Schule „live“ oder „online“?
Hartmut von Hentig spricht in einem seiner neuesten Bücher von dem „nicht ganz allmählichen Verschwinden der Wirklichkeit aus den Schulen“. Und er macht dafür insbesondere das Überhandnehmen der Medien im Schulalltag verantwortlich. „Schulen ans Netz!“ heißt die Parole. „An welches Netz?“ ist da nur die Frage. Ich meine ganz entschieden: Ans Lebensnetz! Wie sollen Kinder mit so viel Scheinwelt umgehen, sie, die sie doch immer und überall nur das eine suchen: Das unmittelbare Leben. Finden sie es nicht, hat ihr Suchen kein Ende und die Sucht ist nahe.

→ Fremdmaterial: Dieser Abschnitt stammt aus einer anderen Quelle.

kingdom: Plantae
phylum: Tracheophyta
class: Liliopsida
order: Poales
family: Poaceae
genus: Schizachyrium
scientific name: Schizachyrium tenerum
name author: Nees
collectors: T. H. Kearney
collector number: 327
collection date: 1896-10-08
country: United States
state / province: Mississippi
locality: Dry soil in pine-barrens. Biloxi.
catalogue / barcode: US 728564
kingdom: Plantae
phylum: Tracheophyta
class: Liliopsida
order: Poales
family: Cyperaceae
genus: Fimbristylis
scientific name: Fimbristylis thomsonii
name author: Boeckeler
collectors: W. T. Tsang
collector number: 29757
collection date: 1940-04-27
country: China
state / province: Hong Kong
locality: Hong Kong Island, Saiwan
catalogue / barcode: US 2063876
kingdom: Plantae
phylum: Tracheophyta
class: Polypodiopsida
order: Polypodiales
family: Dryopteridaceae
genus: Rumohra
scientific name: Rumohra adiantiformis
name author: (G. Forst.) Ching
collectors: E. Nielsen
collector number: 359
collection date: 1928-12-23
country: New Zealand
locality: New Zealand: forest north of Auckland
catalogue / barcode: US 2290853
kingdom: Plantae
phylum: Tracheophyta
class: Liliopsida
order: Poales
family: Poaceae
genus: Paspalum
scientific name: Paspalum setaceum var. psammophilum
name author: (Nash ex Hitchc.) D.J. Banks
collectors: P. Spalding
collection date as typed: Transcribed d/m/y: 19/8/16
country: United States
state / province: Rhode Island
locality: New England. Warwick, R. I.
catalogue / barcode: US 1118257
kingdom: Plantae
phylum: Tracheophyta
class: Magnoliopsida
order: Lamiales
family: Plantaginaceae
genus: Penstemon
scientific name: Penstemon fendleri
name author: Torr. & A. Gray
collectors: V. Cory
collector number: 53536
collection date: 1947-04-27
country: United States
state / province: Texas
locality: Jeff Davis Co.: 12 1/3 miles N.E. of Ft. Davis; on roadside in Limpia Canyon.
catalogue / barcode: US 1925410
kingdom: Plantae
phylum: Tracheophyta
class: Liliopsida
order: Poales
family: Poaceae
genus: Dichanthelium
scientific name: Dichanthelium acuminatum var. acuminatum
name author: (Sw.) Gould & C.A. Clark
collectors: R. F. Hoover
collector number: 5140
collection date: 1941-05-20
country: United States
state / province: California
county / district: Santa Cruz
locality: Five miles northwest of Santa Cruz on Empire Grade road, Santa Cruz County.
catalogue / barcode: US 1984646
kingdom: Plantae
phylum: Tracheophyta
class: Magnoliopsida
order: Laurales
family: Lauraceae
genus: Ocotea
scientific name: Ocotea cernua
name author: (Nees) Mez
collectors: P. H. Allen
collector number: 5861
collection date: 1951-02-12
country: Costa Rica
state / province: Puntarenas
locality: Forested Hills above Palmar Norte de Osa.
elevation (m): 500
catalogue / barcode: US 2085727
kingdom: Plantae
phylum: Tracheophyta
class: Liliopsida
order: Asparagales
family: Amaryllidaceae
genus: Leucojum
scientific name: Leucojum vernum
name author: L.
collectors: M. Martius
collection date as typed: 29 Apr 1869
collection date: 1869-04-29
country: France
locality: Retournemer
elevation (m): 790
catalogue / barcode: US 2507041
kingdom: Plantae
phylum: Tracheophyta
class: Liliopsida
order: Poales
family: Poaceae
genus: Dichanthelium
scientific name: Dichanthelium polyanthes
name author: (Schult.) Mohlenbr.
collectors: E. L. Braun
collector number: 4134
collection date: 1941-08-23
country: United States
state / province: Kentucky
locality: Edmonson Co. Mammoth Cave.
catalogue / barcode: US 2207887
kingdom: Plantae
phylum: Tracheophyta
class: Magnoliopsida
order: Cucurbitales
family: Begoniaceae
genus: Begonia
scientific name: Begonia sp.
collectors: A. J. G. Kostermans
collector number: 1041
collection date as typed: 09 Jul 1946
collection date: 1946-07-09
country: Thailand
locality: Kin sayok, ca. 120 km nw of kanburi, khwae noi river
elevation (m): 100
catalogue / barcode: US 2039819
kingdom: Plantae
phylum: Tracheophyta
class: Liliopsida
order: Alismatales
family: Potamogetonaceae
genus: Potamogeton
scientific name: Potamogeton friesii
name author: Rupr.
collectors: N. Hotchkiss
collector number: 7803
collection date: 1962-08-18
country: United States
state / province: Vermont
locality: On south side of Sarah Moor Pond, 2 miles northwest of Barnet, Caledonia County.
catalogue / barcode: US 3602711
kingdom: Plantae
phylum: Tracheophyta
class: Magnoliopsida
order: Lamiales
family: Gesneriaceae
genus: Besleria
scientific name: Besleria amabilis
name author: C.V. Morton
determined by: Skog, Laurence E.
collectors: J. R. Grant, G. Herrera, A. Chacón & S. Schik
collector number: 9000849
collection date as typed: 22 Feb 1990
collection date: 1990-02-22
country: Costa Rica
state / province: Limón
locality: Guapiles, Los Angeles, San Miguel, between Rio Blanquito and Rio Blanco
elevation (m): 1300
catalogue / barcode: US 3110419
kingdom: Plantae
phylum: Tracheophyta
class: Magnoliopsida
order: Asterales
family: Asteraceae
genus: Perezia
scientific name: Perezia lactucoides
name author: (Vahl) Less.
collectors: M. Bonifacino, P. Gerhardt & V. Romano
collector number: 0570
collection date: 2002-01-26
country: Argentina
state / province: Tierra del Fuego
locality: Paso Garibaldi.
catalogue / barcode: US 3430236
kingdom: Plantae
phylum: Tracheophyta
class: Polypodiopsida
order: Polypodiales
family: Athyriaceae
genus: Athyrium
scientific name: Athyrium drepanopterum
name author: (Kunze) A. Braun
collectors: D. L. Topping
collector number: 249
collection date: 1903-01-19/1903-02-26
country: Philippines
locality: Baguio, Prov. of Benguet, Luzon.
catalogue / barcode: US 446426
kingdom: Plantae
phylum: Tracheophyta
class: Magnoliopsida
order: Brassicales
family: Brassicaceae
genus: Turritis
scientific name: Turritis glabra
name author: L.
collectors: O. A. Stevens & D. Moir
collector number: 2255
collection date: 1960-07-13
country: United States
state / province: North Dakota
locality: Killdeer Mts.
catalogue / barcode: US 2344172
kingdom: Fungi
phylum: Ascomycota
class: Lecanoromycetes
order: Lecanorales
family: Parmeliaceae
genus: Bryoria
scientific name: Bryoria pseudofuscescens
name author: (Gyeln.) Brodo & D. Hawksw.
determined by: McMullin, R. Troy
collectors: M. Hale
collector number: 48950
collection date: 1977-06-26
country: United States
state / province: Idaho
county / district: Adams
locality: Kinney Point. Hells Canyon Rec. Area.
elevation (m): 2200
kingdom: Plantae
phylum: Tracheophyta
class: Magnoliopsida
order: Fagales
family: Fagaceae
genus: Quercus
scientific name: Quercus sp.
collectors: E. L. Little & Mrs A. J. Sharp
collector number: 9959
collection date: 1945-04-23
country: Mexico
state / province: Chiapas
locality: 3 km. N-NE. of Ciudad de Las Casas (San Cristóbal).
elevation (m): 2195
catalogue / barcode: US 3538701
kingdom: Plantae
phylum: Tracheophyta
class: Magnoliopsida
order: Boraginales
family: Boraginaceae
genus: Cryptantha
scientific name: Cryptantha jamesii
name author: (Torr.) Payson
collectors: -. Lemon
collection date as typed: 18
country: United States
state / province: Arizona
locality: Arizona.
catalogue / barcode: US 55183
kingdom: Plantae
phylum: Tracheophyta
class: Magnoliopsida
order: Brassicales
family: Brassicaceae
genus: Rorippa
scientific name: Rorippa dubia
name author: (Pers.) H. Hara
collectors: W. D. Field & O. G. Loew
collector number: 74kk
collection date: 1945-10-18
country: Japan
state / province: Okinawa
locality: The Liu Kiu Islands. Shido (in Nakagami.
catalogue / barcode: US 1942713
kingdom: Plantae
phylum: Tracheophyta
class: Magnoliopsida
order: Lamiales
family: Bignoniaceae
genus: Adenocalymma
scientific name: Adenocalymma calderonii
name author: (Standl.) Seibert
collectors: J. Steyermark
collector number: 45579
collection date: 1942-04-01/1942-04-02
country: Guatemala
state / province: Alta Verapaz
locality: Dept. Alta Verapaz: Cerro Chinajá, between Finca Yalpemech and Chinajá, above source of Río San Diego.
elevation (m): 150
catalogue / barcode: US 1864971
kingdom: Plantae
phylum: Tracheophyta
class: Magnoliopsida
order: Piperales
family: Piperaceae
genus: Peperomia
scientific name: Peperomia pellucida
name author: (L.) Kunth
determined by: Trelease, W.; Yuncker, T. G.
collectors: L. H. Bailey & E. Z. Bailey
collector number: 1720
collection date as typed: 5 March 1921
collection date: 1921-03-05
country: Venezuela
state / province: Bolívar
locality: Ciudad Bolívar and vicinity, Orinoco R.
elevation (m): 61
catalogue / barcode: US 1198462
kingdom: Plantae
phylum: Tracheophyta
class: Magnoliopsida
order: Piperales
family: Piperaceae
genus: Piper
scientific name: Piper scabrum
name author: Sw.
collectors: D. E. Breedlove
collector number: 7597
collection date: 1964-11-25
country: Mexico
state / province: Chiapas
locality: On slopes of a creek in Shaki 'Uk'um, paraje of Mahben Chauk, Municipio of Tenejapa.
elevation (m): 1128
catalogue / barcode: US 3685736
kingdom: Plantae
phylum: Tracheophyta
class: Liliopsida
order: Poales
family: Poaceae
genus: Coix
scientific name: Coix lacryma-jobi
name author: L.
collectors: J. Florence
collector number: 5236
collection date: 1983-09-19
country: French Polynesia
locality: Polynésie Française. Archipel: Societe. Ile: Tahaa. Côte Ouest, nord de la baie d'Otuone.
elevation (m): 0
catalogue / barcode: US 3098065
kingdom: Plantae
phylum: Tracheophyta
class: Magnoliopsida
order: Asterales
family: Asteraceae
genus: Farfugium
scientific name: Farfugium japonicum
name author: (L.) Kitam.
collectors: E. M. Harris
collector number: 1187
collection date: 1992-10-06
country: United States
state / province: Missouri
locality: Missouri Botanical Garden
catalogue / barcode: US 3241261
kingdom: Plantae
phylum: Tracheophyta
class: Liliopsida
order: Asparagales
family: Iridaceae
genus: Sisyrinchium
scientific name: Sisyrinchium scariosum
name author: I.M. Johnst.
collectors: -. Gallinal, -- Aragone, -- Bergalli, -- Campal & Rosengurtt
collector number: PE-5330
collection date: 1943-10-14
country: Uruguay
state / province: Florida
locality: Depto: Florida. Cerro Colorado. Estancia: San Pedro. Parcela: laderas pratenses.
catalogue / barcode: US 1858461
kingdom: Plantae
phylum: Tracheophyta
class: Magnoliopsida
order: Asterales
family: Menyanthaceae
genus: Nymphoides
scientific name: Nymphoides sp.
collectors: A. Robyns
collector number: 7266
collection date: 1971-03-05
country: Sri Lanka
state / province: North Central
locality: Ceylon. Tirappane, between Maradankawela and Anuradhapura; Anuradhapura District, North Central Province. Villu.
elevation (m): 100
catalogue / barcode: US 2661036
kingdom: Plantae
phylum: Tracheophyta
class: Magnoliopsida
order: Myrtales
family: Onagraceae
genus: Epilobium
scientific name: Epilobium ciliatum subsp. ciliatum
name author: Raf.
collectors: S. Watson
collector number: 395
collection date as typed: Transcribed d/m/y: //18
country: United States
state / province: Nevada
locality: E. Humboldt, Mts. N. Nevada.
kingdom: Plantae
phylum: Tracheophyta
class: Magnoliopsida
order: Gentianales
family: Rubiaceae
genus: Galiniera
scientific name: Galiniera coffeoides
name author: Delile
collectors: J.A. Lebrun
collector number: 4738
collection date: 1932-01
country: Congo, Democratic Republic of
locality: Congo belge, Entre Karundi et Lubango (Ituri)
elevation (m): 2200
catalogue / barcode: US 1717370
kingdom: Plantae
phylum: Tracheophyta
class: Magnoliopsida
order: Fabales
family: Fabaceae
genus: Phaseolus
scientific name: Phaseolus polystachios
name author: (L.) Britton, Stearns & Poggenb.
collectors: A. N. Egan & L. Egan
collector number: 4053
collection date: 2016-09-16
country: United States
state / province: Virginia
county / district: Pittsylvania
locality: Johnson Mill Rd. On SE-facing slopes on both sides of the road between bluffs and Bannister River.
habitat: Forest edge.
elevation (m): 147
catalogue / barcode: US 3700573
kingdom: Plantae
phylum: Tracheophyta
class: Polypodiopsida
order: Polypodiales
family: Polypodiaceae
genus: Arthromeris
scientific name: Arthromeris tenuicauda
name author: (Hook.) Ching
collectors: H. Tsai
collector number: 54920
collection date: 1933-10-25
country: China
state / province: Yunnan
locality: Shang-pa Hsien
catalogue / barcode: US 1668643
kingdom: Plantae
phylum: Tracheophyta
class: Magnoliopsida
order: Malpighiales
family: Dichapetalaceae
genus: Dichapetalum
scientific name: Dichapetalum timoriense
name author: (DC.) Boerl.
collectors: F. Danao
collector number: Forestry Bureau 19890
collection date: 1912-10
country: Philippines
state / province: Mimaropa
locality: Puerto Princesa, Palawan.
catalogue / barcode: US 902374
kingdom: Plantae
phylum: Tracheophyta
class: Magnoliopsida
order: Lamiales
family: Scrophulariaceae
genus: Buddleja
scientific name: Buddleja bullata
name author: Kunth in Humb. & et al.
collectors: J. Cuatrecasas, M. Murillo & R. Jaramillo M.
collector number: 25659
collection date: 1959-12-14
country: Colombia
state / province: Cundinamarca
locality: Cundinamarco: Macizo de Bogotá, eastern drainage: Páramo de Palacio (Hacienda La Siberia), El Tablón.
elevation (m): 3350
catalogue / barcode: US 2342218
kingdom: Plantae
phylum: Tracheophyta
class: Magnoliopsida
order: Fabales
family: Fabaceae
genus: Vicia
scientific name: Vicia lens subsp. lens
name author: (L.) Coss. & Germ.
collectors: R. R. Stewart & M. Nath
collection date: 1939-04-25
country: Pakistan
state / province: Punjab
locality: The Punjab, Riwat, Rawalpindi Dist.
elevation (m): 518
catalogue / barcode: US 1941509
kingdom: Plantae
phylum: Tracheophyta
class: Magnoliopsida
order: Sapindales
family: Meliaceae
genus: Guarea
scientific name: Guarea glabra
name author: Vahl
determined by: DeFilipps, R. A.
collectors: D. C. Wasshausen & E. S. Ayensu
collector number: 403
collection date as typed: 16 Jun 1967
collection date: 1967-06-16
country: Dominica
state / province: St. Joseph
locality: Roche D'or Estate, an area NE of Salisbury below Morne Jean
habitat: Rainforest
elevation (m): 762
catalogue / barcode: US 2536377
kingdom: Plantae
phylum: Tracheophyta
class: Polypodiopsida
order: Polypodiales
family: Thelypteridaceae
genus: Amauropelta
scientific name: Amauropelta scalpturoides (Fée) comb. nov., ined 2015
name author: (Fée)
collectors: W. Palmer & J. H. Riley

Welche Schule also für das dritte Jahrtausend?
Eine rundum neue. Was im Vorhergehenden erwähnt wurde, ist bloß als richtungweisend zu betrachten. Darüber hinaus muss ein weites Feld offen bleiben. Improvisationsgabe wird gefragt sein, und zwar in einem hohen Maße. Aus dem Moment, aus der unmittelbaren Begegnung heraus muss die Schule – am besten Tag für Tag – neu werden und sich, wie alles, was wächst, beständig wandeln.